## Instructions for the task
From the line that contains "envíos, devoluciones y garantías." to the final line of the entries, return every line exactly and leave out all others.

## Supplied data
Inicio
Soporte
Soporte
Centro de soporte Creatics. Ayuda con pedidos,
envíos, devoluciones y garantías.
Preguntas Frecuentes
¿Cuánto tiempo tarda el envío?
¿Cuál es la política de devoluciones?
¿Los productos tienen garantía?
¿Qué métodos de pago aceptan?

## Task result
envíos, devoluciones y garantías.
Preguntas Frecuentes
¿Cuánto tiempo tarda el envío?
¿Cuál es la política de devoluciones?
¿Los productos tienen garantía?
¿Qué métodos de pago aceptan?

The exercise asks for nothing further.